Des images montrant des frappes ciblant des lanceurs de missiles, mais surtout des navires iraniens stationnés sur les côtes du golfe Persique ou près du détroit d’Ormuz, ont été diffusées samedi 21 mars par l’armée américaine. Depuis le début de la guerre, l’armée américaine revendique avoir frappé 8 000 cibles en Iran. «Le régime iranien utilisait des installations cachées qui mettaient en danger le commerce maritime international. Dans le détroit d’Ormuz, les capacités de l’Iran à menacer la liberté de circulation sont désormais très réduites», a déclaré le général Brad Cooper, du Centre de commandement américain.

En dépit des déclarations rassurantes des États-Unis, des centaines de navires et 20 000 marins sont toujours bloqués sur les mers du Moyen-Orient, sous la menace parfois des bombardements.

Samedi 21 mars, les équipes de France Télévisions ont pu joindre le capitaine indien d’un tanker immobilisé dans le golfe Persique. Autour de son bateau, l’horizon est couvert de navires à l’arrêt. Cela fait trois semaines que Raman Kapoor et son équipage sont coincés en zone de guerre. «Plusieurs fois, on a vu voler des missiles au-dessus de nous. Il peut aussi y avoir des attaques par drone.

On ne sait jamais ce qui peut se produire, c’est l’incertitude. Actuellement, je suis en train de vous parler normalement, mais qui sait ce qu’il pourrait nous arriver bientôt. Tout le monde ressent de la peur», témoigne l’officier indien de marine marchande. Le capitaine Kapoor et son équipage ont encore un mois de vivres à disposition, mais malheureusement, tous les marins dans le golfe Persique ne sont pas aussi chanceux que cela.
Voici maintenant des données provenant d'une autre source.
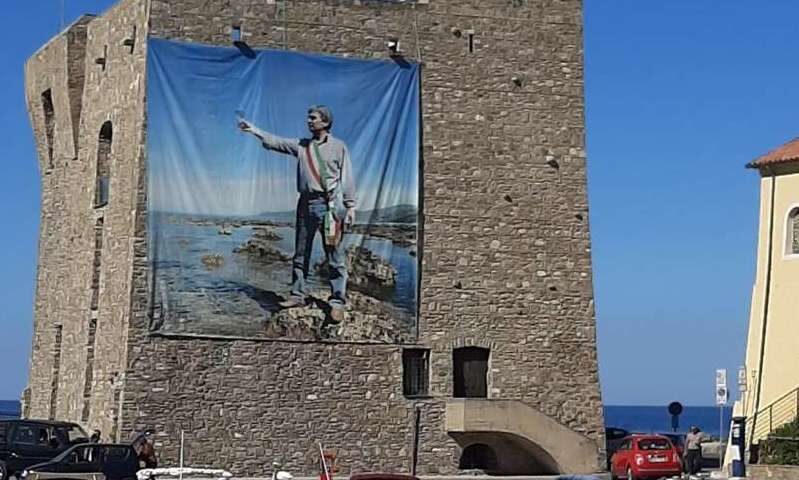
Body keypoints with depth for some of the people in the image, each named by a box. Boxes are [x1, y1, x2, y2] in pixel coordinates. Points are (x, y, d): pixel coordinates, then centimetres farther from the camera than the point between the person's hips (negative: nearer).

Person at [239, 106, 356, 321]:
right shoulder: (301, 145, 15)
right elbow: (275, 142, 8)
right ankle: (297, 295, 17)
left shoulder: (338, 147, 4)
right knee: (301, 253, 9)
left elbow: (347, 178, 0)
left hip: (330, 204, -5)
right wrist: (254, 130, -3)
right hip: (306, 203, 5)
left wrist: (350, 206, -5)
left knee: (334, 255, -5)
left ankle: (338, 301, -5)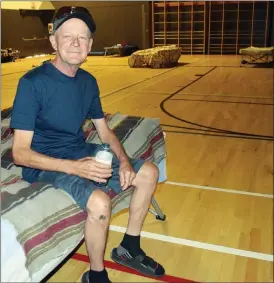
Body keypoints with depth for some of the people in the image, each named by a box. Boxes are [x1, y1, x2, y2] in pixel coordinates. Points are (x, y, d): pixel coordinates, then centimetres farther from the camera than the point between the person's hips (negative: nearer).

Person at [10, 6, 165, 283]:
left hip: (82, 153, 8)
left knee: (148, 172, 5)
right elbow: (20, 153, -20)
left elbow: (104, 131, 10)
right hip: (47, 165, -7)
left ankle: (129, 248, 19)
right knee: (99, 201, -34)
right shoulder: (32, 82, -18)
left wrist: (123, 160, -9)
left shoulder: (88, 81, 3)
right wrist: (74, 167, -31)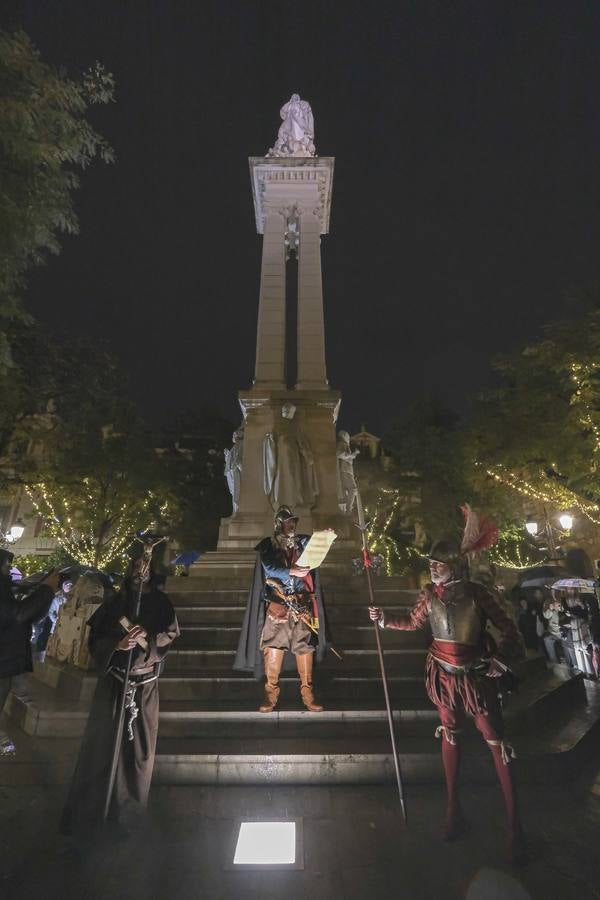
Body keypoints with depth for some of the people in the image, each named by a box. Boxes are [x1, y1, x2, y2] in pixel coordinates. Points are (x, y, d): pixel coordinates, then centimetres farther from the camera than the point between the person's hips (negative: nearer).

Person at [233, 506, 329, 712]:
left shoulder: (302, 542, 12)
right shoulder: (268, 545, 2)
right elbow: (269, 569, -11)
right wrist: (290, 571, -25)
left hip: (302, 602, 2)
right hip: (277, 603, -2)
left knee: (305, 645, 1)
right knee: (273, 644, -4)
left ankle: (307, 692, 10)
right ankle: (271, 693, 7)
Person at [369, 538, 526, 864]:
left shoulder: (475, 592, -14)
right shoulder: (429, 594, -4)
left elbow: (508, 628, -8)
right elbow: (412, 622, 11)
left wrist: (500, 659, -20)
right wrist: (384, 619, -1)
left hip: (476, 674, -3)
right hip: (444, 674, 4)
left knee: (495, 740, 0)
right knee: (450, 735, 16)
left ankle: (514, 822, 15)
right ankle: (453, 807, 32)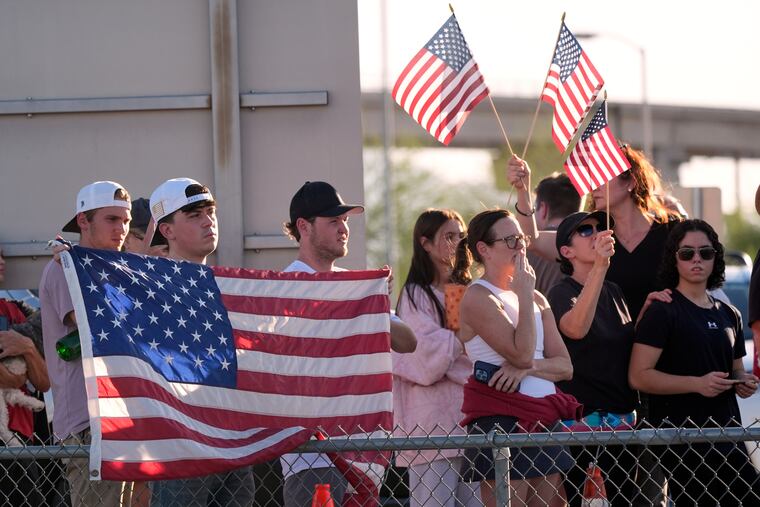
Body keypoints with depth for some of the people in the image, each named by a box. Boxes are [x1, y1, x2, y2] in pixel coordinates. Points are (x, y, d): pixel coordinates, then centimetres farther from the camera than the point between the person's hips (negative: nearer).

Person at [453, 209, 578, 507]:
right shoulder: (478, 298, -7)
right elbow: (521, 352, -18)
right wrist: (525, 294, -9)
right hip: (500, 419, -7)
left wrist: (528, 367, -11)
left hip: (545, 419, 7)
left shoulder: (536, 300, 17)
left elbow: (565, 367, 10)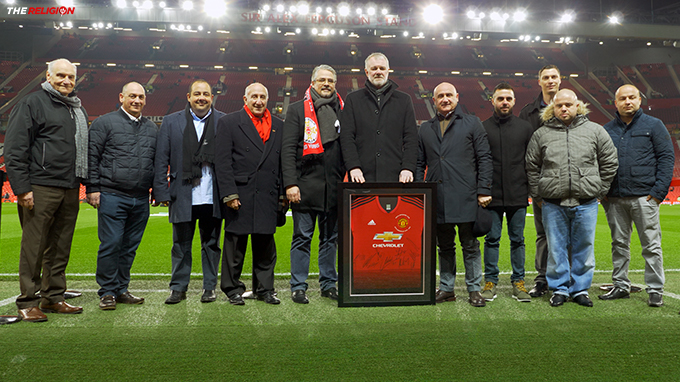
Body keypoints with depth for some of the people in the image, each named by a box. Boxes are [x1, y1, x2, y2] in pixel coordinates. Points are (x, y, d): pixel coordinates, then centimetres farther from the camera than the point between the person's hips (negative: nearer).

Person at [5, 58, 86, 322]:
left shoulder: (78, 109, 19)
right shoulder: (32, 104, -1)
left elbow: (86, 150, 23)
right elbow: (15, 150, -7)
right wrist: (21, 188, -14)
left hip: (70, 190, 6)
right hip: (40, 188, -6)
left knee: (60, 248, 11)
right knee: (34, 247, -1)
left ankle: (53, 298, 21)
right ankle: (28, 302, 9)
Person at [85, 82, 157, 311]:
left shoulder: (152, 129, 17)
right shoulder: (104, 123, 3)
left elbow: (158, 162, 20)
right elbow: (92, 157, 0)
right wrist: (92, 188, -7)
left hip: (141, 199, 5)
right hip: (112, 196, -4)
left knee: (130, 246, 10)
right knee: (111, 244, -4)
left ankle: (121, 289, 21)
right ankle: (108, 292, 9)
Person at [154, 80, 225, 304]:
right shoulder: (171, 122, 6)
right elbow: (161, 160, 4)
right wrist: (161, 192, -3)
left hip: (213, 197, 0)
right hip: (183, 196, 1)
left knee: (211, 244, 11)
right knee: (181, 245, 10)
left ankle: (209, 287, 24)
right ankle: (178, 288, 23)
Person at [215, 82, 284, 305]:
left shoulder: (278, 126, 14)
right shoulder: (228, 123, 3)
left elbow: (283, 162, 13)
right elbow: (222, 162, -4)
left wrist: (283, 193, 6)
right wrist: (229, 194, -11)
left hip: (268, 196, 3)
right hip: (239, 196, -3)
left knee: (266, 246, 8)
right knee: (235, 244, 6)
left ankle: (265, 289, 21)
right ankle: (233, 289, 20)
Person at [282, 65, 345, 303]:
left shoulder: (343, 110, 12)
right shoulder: (297, 110, 3)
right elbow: (288, 149, -3)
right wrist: (290, 183, -12)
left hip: (334, 186, 3)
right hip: (306, 186, -3)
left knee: (330, 238, 11)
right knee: (302, 238, 3)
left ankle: (328, 284, 22)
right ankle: (298, 287, 13)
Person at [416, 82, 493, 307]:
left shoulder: (472, 123, 7)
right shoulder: (426, 129, 16)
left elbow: (484, 159, 2)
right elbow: (419, 163, 16)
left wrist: (483, 191, -6)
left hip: (465, 197, -3)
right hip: (437, 199, 3)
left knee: (470, 246, 3)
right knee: (444, 246, 12)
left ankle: (474, 289, 13)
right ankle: (446, 288, 21)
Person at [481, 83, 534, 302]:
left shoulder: (525, 128, 8)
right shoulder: (483, 128, 4)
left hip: (518, 195, 1)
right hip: (491, 195, -1)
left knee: (517, 239, 8)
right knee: (492, 239, 5)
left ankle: (518, 282, 18)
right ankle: (490, 281, 15)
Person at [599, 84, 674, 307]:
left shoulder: (654, 125, 4)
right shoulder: (607, 130, 11)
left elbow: (667, 157, 0)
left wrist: (659, 191, -9)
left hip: (644, 197, -3)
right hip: (615, 199, 3)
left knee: (651, 245, 1)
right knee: (619, 243, 11)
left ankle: (655, 290, 11)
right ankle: (621, 285, 21)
Sur les réseaux sociaux, une équipage chinois a partagé une vidéo. Pour économiser de l’eau, ils font leur lessive directement dans la mer. La pénurie d’eau est la principale crainte des marins bloqués. Certains d’entre eux, de manière anonyme, déclarent être presque à court de réserves. «Maintenant que l’eau potable est épuisée, nous avons contacté l’armateur pour qu’il nous envoie plus. J’espère que cela arrivera aujourd’hui ou demain. En attendant, nous faisons bouillir l’eau pour la rendre potable», indique un marin indien.

Pour l’instant, les marins immobilisés ne savent pas quand ils pourront reprendre la mer. Aujourd’hui, 22 pays, dont la France et le Royaume-Uni, se sont engagés à prendre part à des opérations visant à sécuriser le détroit d’Ormuz.